Task brief:
Pick up the essay below on genomics in precision oncology after its last sentence and carry it forward.

Source passage:
┌──
By Murali Prahalad of Epic Sciences
 
A curious problem arises for each new precision oncology therapeutic with a companion diagnostic: Many predicted responders exhibit primary resistance.
 
Frequently, such events beget studies that bring to bear more sensitive genomics techniques and deeper sequencing to uncover the confounding variants. After each new discovery, however, unexpected primary resistance remains curiously pervasive.
 
While biology is rarely clear-cut, a recurrent problem may cause one to reexamine a field’s foundational assumptions. Decades after the precision medicine revolution began, it is worth assessing whether the evidence still supports genomics as the primary pillar upon which to understand cancer and make treatment decisions. Perhaps, as Claude Bernard has been attributed as saying, “It is what we think we know that keeps us from learning.”
 
Let’s critically examine three tenets that have propelled the rise of precision oncologics and cancer diagnostics.
 
1: Can genomic testing identify driver mutations?
 
Two decades after the launch of the first commercial BRCA test for breast cancer, more than 95 percent of diagnosed women under 40 are now tested for BRCA mutations. Across many cancer types, tumor boards now often review a mutation list from tumor sequencing results, alongside other clinical data, to determine a treatment plan. Oncologists consider these mutation lists with care; studies in the past decade have detailed now commonly discussed limitations of this practice—as well as less frequently acknowledged issues that may better explain confounding results.
└──
Dataset excerpts:
┌──
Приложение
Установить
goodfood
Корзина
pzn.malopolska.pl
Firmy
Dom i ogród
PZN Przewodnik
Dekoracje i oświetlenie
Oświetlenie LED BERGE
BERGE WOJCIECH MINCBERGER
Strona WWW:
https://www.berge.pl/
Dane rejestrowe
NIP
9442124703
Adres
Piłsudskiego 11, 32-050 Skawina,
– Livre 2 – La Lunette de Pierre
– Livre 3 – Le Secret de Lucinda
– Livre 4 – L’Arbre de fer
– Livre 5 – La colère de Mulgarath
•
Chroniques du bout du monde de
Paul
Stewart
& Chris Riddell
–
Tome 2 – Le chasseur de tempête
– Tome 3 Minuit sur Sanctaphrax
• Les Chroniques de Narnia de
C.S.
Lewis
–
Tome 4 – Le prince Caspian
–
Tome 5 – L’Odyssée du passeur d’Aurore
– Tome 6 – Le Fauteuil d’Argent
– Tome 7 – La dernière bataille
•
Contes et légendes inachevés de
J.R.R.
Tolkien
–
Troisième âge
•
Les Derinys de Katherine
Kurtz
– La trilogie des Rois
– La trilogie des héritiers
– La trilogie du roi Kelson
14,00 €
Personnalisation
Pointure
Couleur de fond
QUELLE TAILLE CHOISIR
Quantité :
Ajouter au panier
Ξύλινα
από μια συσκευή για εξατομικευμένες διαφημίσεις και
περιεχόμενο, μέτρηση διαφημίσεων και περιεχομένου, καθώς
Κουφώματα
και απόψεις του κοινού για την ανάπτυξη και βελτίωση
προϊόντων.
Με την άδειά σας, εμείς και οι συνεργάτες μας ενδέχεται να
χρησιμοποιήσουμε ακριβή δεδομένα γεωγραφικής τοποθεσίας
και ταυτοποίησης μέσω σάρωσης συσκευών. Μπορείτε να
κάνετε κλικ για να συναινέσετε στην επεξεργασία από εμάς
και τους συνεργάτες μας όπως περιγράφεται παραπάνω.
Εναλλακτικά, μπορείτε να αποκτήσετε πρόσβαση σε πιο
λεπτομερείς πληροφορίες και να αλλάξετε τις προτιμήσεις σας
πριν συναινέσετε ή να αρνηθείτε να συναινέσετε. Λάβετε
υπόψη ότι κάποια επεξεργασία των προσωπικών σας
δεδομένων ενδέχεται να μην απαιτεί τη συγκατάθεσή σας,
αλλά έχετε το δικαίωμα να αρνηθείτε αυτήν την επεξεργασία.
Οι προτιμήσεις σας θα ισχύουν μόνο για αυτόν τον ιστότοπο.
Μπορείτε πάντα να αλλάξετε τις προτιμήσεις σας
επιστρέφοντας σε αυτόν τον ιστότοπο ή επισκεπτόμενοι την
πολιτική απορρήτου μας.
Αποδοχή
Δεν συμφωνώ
└──
Exercise response:
 
Perhaps the most commonly acknowledged limitation is spatial resolution. For stage III and IV patients, who comprise approximately half of newly diagnosed cancer patients, many recent metastases are yet too small to detect by radiology (perhaps having only 100,000 cells). Lesions may also be too numerous to sample practically or humanely. Spatial resolution is further limited because fine needle aspirates, which remove just thousands of cells, may miss adjacent areas of a billion-cell tumor where more aggressive and clinically relevant subclones reside.
 
The other commonly acknowledged limitation is temporal resolution; tumors are known to evolve rapidly in response to therapeutic pressure. When clinicians return to data from primary tumor biopsies after a patient has undergone multiple rounds of therapies, those test results likely no longer reflect all current disease drivers. Subsequent resampling of tumors may be impractical, painful and introduce delays.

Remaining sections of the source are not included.